| Задание |
Перепишите из отрывка о брачном пире участок от слов «<…> Не все из» до слов «а мало избранных.» включительно, сохранив каждый знак.

| Отрывок текста |
Господь пришел на землю и зовет всех на пир веры, зовет всех в Царствие Небесное, которое Он уподобляет свадьбе, потому что из всех праздников человеческих свадьба — самый радостный. Сейчас, правда, это во многом ушло, но даже то, что люди на свадьбе стараются друг перед другом выставиться как можно больше и больше пир закатить, есть свидетельство той прежней радости, которая шла от сердца, а не от того, чтобы другим показать, каковы, мол, мы. Вот поэтому Господь и уподобляет Царствие Небесное брачному пиру.
Кто же вступает в брак на этом божественном пире? Дух Божий и душа человека сочетаются навсегда в любви. К этому союзу Господь и зовет всех людей, но они находят уважительные причины, чтобы уклониться от Его зова. <…> Мы вот с вами пришли на этот пир веры, потому что церковь, Божественная литургия — это и есть Царствие Небесное на земле. Знаем мы это или нет, чувствуем или нет, но Царствие Небесное — оно вот здесь, сейчас явлено во всей своей полноте. Только воспринять его мы можем каждый в ту меру, насколько кто подготовился, насколько смог облачиться в брачную одежду.
<…> Не все из идущих в храм даже знают о том, что здесь есть Царствие Божие, к которому можно приобщиться. Стоят в храме телом своим, а дух не может воспринять это, уяснить, усвоить, потому что человек отягчен совсем иным. А бывает, человек и в храм-то пришел не за этим, не за Царствием Небесным, а еще за чем-то. Мало ли нужд у человека? Мало ли за чем к Богу можно обратиться? Поэтому Господь говорит: Много званых, а мало избранных.

| Исходный материал |

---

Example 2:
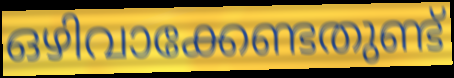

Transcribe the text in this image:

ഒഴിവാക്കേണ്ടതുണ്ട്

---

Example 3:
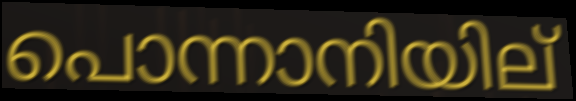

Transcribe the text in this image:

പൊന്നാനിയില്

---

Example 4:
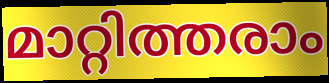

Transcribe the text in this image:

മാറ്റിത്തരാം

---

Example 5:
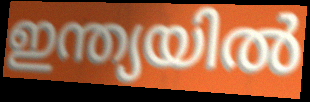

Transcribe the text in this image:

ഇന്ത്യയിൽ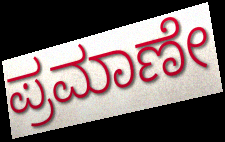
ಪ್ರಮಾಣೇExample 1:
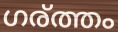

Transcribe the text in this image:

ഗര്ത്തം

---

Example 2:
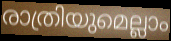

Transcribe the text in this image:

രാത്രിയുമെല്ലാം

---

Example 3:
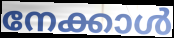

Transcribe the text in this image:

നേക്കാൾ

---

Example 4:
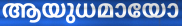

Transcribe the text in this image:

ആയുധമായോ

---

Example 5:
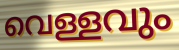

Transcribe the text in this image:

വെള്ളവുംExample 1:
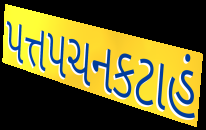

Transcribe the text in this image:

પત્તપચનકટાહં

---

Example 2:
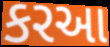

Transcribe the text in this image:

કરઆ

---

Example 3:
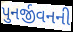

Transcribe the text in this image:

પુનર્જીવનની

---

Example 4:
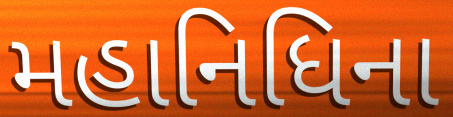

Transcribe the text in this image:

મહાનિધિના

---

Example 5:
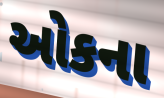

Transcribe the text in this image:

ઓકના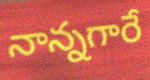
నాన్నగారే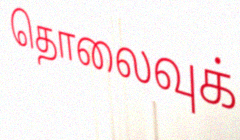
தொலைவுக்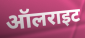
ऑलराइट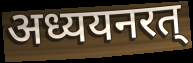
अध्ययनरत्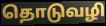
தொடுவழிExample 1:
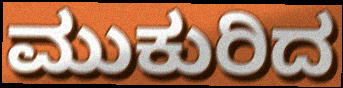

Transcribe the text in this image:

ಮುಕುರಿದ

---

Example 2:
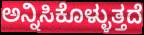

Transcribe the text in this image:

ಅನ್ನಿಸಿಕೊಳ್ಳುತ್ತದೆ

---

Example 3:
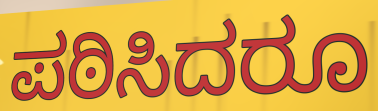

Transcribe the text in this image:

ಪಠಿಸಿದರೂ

--

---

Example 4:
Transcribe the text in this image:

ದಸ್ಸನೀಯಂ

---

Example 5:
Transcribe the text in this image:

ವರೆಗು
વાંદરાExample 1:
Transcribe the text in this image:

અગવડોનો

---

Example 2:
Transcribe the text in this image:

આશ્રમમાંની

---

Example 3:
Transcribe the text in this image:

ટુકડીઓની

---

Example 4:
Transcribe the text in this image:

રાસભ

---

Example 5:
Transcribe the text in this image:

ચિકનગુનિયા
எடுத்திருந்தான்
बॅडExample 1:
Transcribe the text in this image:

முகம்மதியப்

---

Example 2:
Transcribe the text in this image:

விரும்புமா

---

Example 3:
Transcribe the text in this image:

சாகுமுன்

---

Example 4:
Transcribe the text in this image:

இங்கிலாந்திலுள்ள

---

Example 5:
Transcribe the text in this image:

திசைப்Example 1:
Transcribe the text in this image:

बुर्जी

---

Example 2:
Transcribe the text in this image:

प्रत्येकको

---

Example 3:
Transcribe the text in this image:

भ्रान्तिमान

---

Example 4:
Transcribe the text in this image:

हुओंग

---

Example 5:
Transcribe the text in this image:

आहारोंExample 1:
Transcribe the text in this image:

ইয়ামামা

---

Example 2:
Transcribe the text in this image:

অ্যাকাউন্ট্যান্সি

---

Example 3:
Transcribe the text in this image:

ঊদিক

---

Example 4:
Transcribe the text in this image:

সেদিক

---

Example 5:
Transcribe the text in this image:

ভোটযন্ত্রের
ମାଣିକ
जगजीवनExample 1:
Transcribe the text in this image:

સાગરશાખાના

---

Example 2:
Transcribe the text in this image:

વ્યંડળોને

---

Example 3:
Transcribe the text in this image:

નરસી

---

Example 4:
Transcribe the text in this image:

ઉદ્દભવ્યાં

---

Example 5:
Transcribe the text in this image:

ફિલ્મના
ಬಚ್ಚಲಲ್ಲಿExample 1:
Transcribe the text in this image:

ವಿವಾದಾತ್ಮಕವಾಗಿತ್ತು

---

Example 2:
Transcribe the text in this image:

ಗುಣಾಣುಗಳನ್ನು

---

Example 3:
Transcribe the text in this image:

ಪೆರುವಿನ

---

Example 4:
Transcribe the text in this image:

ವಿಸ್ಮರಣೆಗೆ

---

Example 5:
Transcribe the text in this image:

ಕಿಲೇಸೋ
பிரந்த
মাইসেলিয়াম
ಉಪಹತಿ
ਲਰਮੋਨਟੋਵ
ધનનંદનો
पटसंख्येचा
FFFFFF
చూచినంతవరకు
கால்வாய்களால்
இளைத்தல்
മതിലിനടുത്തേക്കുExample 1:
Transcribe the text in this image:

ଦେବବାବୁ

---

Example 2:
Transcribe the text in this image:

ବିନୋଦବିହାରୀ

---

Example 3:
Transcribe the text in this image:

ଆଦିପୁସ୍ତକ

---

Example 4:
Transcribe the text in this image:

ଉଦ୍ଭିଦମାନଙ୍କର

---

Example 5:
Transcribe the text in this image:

| Правильный ответ |
<…> Не все из идущих в храм даже знают о том, что здесь есть Царствие Божие, к которому можно приобщиться. Стоят в храме телом своим, а дух не может воспринять это, уяснить, усвоить, потому что человек отягчен совсем иным. А бывает, человек и в храм-то пришел не за этим, не за Царствием Небесным, а еще за чем-то. Мало ли нужд у человека? Мало ли за чем к Богу можно обратиться? Поэтому Господь говорит: Много званых, а мало избранных.